MLB, which has improved MiLB pay and other conditions of employment in recent years, insisted that MiLB players are exempt from FLSA protections. The league maintained these players’ employment is analogous to actors, musicians and other “creative professionals.” Spero found the analogy unpersuasive. He also rejected MLB’s arguments that MiLB players ought to be viewed as “trainees” or akin to vocational students. MiLB players, the judge stressed, have employment contracts and are paid to meet job expectations.

At the same time, the players’ case has been constrained by the Save America’s Pastime Act of 2018. The ACT extinguished FLSA protections for minor league players going forward, though players remain eligible for state law protections for minimum wage and overtime pay.
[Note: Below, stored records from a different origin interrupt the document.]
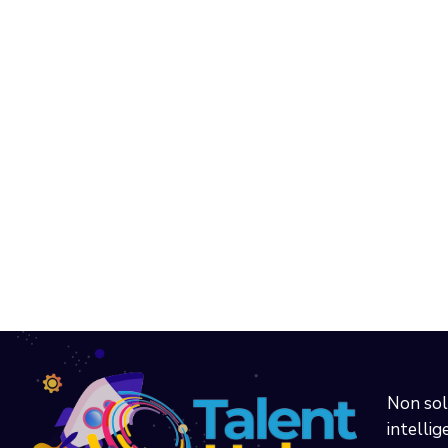
Non sol
intellig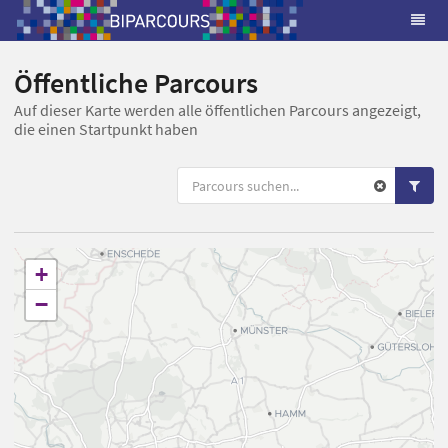
Öffentliche Parcours
Auf dieser Karte werden alle öffentlichen Parcours angezeigt,
die einen Startpunkt haben
+
−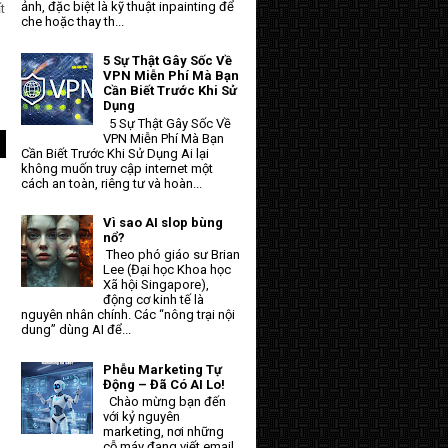
ảnh, đặc biệt là kỹ thuật inpainting để
t
che hoặc thay th...
5 Sự Thật Gây Sốc Về
VPN Miễn Phí Mà Bạn
Cần Biết Trước Khi Sử
Dụng
5 Sự Thật Gây Sốc Về
VPN Miễn Phí Mà Bạn
Cần Biết Trước Khi Sử Dụng Ai lại
không muốn truy cập internet một
cách an toàn, riêng tư và hoàn...
Vì sao AI slop bùng
nổ?
Theo phó giáo sư Brian
Lee (Đại học Khoa học
Xã hội Singapore),
động cơ kinh tế là
nguyên nhân chính. Các “nông trại nội
dung” dùng AI để...
Phễu Marketing Tự
Động – Đã Có AI Lo!
Chào mừng bạn đến
với kỷ nguyên
marketing, nơi những
cỗ máy đang viết email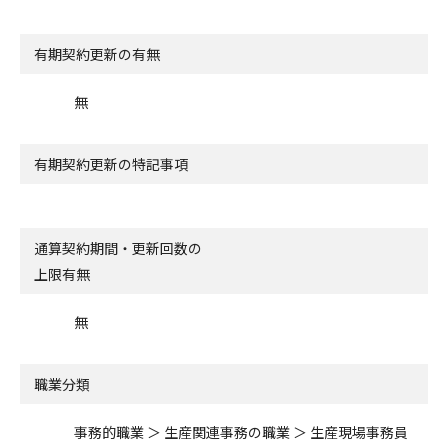
有期契約更新の有無
無
有期契約更新の特記事項
通算契約期間・更新回数の
上限有無
無
職業分類
事務的職業 ＞ 生産関連事務の職業 ＞ 生産現場事務員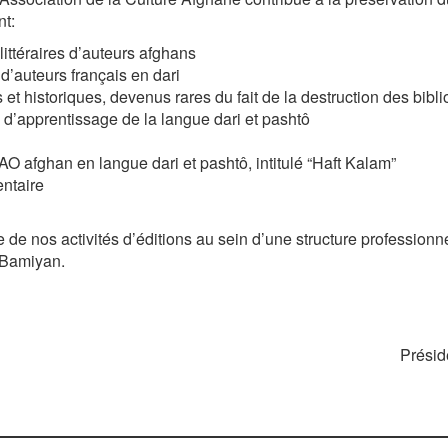
nt:
littéraires d’auteurs afghans
 d’auteurs français en dari
s et historiques, devenus rares du fait de la destruction des bib
s d’apprentissage de la langue dari et pashtô
PAO afghan en langue dari et pashtô, intitulé “Haft Kalam”
entaire
e nos activités d’éditions au sein d’une structure professionn
e Bamiyan.
Présid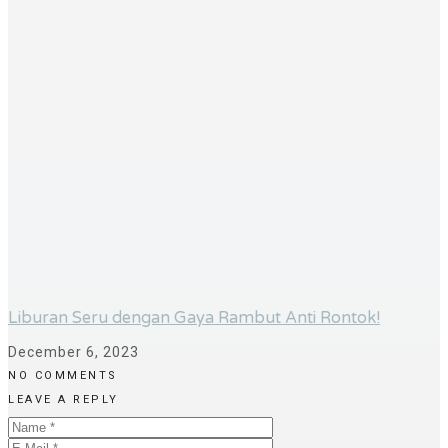
Liburan Seru dengan Gaya Rambut Anti Rontok!
December 6, 2023
NO COMMENTS
LEAVE A REPLY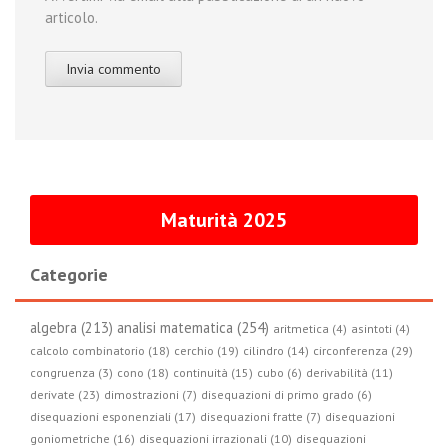
articolo.
Maturità 2025
Categorie
algebra (213)
analisi matematica (254)
aritmetica (4)
asintoti (4)
circonferenza (29)
calcolo combinatorio (18)
cerchio (19)
cilindro (14)
congruenza (3)
cono (18)
continuità (15)
cubo (6)
derivabilità (11)
derivate (23)
dimostrazioni (7)
disequazioni di primo grado (6)
disequazioni esponenziali (17)
disequazioni fratte (7)
disequazioni
goniometriche (16)
disequazioni irrazionali (10)
disequazioni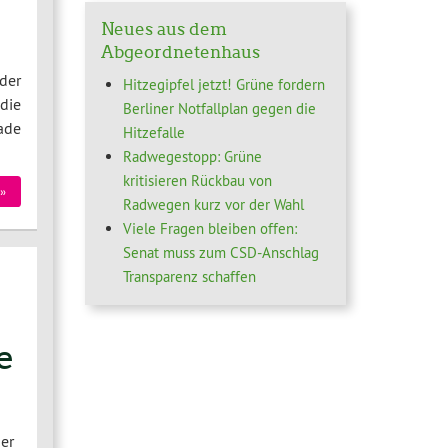
Neues aus dem
Abgeordnetenhaus
der
Hitzegipfel jetzt! Grüne fordern
die
Berliner Notfallplan gegen die
ade
Hitzefalle
Radwegestopp: Grüne
kritisieren Rückbau von
»
Radwegen kurz vor der Wahl
Viele Fragen bleiben offen:
Senat muss zum CSD-Anschlag
Transparenz schaffen
e
er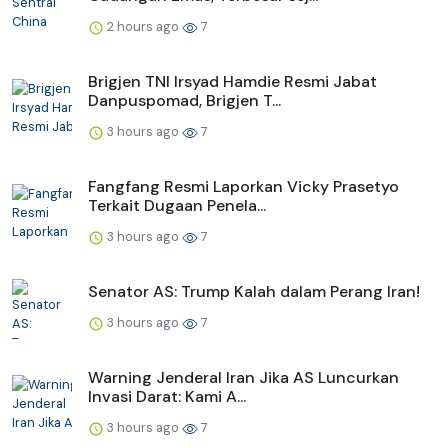
2 hours ago
7
Brigjen TNI Irsyad Hamdie Resmi Jabat
Danpuspomad, Brigjen T...
3 hours ago
7
Fangfang Resmi Laporkan Vicky Prasetyo
Terkait Dugaan Penela...
3 hours ago
7
Senator AS: Trump Kalah dalam Perang Iran!
3 hours ago
7
Warning Jenderal Iran Jika AS Luncurkan
Invasi Darat: Kami A...
3 hours ago
7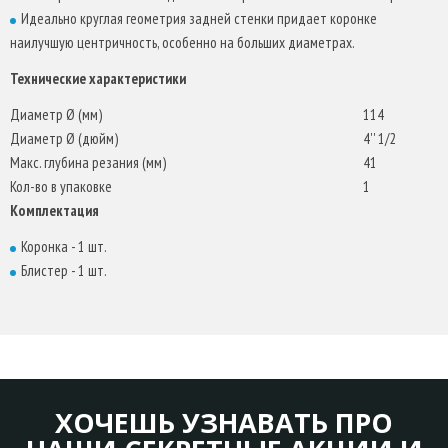
Идеально круглая геометрия задней стенки придает коронке
наилучшую центричность, особенно на больших диаметрах.
Технические характеристики
Диаметр Ø (мм)
114
Диаметр Ø (дюйм)
4'' 1/2
Макс. глубина резания (мм)
41
Кол-во в упаковке
1
Комплектация
Коронка - 1 шт.
Блистер - 1 шт.
ХОЧЕШЬ УЗНАВАТЬ ПРО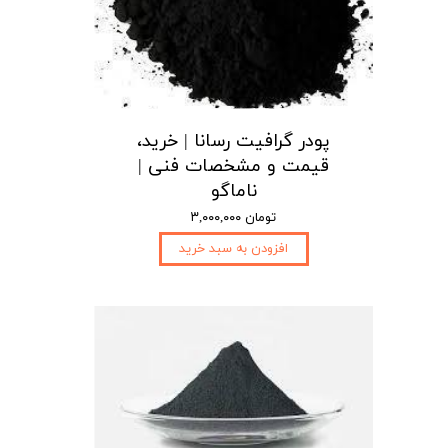
پودر گرافیت رسانا | خرید،
قیمت و مشخصات فنی |
ناماگو
۳,۰۰۰,۰۰۰ تومان
افزودن به سبد خرید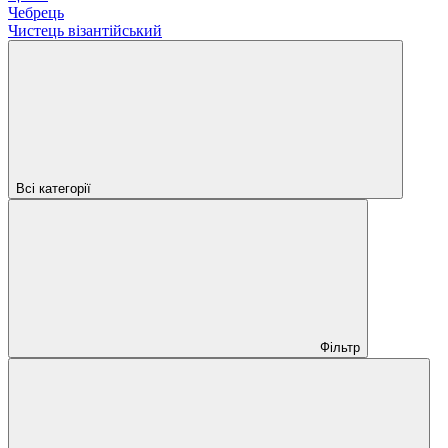
Чебрець
Чистець візантійський
Всі категорії
Фільтр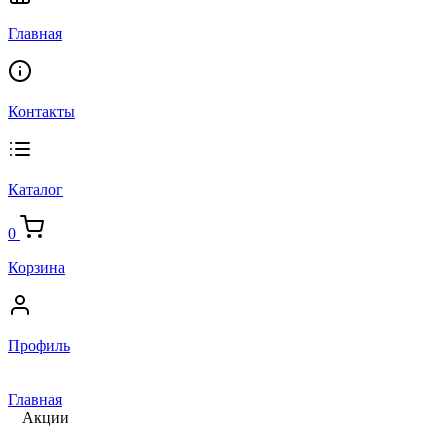
Главная
Контакты
Каталог
0
Корзина
Профиль
Главная
Акции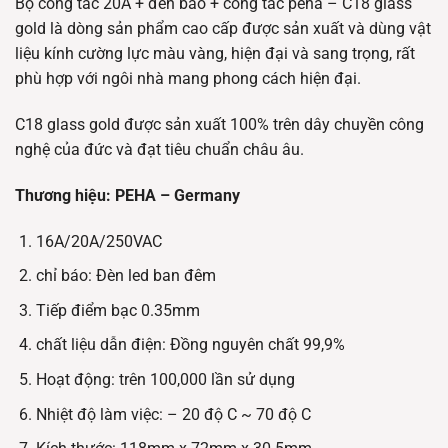
Bộ công tắc 20A + đèn báo + công tắc peha – C18 glass
gold là dòng sản phẩm cao cấp được sản xuất và dùng vật
liệu kính cường lực màu vàng, hiện đại và sang trọng, rất
phù hợp với ngôi nhà mang phong cách hiện đại.
C18 glass gold được sản xuất 100% trên dây chuyền công
nghệ của đức và đạt tiêu chuẩn châu âu.
Thương hiệu: PEHA – Germany
16A/20A/250VAC
chỉ báo: Đèn led ban đêm
Tiếp điểm bạc 0.35mm
chất liệu dẫn điện: Đồng nguyên chất 99,9%
Hoạt động: trên 100,000 lần sử dụng
Nhiệt độ làm việc: – 20 độ C ~ 70 độ C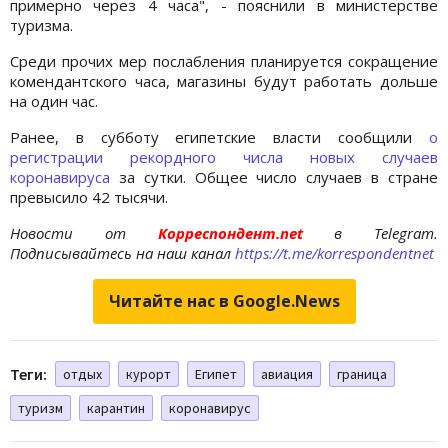
примерно через 4 часа", - пояснили в министерстве
туризма.
Среди прочих мер послабления планируется сокращение
комендантского часа, магазины будут работать дольше
на один час.
Ранее, в субботу египетские власти сообщили
о
регистрации рекордного числа новых случаев
коронавируса
за сутки. Общее число случаев в стране
превысило 42 тысячи.
Новости от
Корреспондент.net
в Telegram.
Подписывайтесь на наш канал
https://t.me/korrespondentnet
Читайте нас в Google.News
Теги:
отдых
курорт
Египет
авиация
граница
туризм
карантин
коронавирус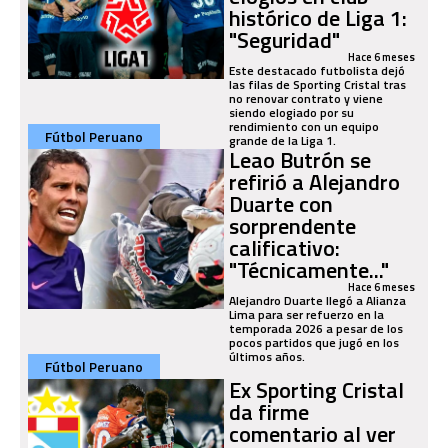
histórico de Liga 1:
"Seguridad"
Hace 6 meses
Este destacado futbolista dejó
las filas de Sporting Cristal tras
no renovar contrato y viene
siendo elogiado por su
rendimiento con un equipo
Fútbol Peruano
grande de la Liga 1.
Leao Butrón se
refirió a Alejandro
Duarte con
sorprendente
calificativo:
"Técnicamente..."
Hace 6 meses
Alejandro Duarte llegó a Alianza
Lima para ser refuerzo en la
temporada 2026 a pesar de los
pocos partidos que jugó en los
últimos años.
Fútbol Peruano
Ex Sporting Cristal
da firme
comentario al ver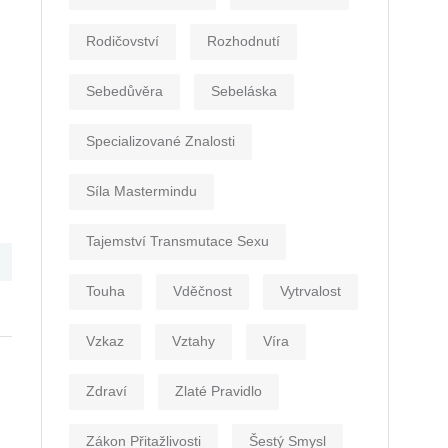
Rodičovství
Rozhodnutí
Sebedůvěra
Sebeláska
Specializované Znalosti
Síla Mastermindu
Tajemství Transmutace Sexu
Touha
Vděčnost
Vytrvalost
Vzkaz
Vztahy
Víra
Zdraví
Zlaté Pravidlo
Zákon Přitažlivosti
Šestý Smysl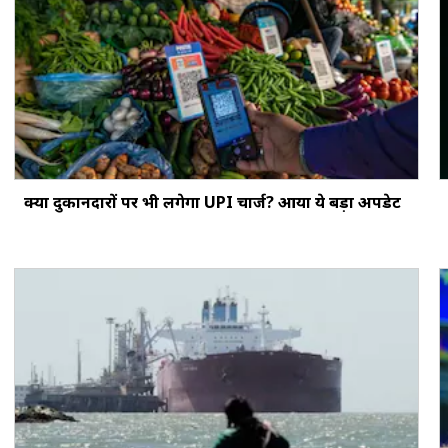
क्‍या दुकानदारों पर भी लगेगा UPI चार्ज? आया ये बड़ा अपडेट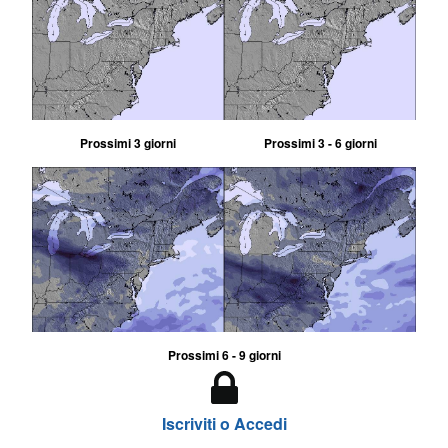
Prossimi 3 giorni
Prossimi 3 - 6 giorni
Prossimi 6 - 9 giorni
Iscriviti o Accedi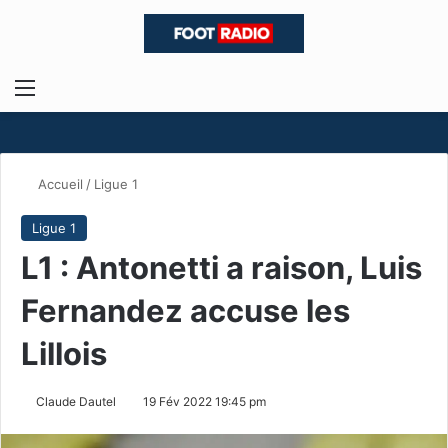
Menu
R
Accueil
/
Ligue 1
Ligue 1
L1 : Antonetti a raison, Luis
Fernandez accuse les
Lillois
Claude Dautel
19 Fév 2022 19:45 pm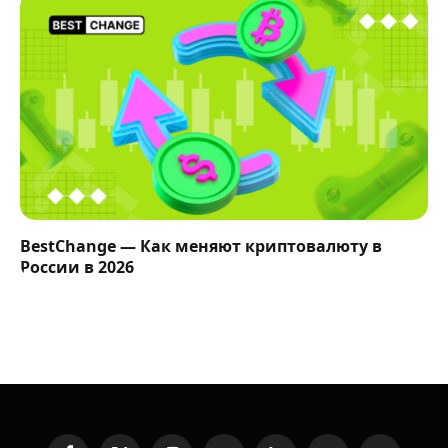
BestChange — Как меняют криптовалюту в
России в 2026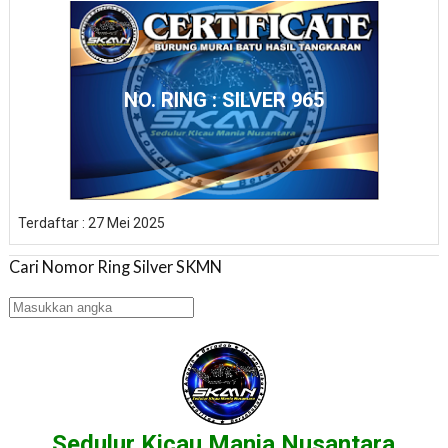
NO. RING : SILVER 965
Terdaftar : 27 Mei 2025
Cari Nomor Ring Silver SKMN
Sedulur Kicau Mania Nusantara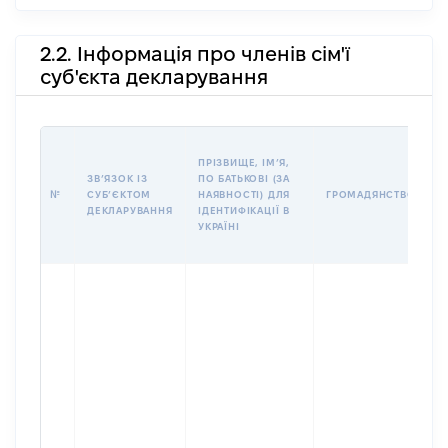
2.2. Інформація про членів сім'ї
суб'єкта декларування
П
ПРІЗВИЩЕ, ІМʼЯ,
Б
ЗВʼЯЗОК ІЗ
ПО БАТЬКОВІ (ЗА
І
№
СУБʼЄКТОМ
НАЯВНОСТІ) ДЛЯ
ГРОМАДЯНСТВО
М
ДЕКЛАРУВАННЯ
ІДЕНТИФІКАЦІЇ В
УКРАЇНІ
The settlement will govern five categories of MiLB players. The categories vary by whether players played in spring training or instructional leagues in Florida, Arizona and California.

For Broshuis, the case has been at the center of his career—both his legal career and his baseball career. Before attending Saint Louis University School of Law, Broshuis pitched for six years in the San Francisco Giants organization. He rose as high as Triple-A and retired from the game at 27.

While in law school, Broshuis studied how the law might be used to improve low pay for minor leaguers. He reached out to sports law professors, including this correspondent, to develop his ideas.

In 2013, Broshuis published “Touching Baseball’s Untouchables: The Effects of Collective Bargaining on Minor League Baseball Players” in the Harvard Journal of Sports and Entertainment Law, which explored legal strategies for minor league players seeking better pay. MLB enjoys a limited antitrust exemption that precludes antitrust litigation over minor league baseball. But as Broshuis explained, MiLB players who aren’t MLBPA members could still unionize or sue under labor law.

A year later, Broshuis drew from his ideas to construct a labor lawsuit against MLB.

Now 40 and a seasoned attorney at Korein Tillery in St. Louis, Broshuis’ efforts have come full circle.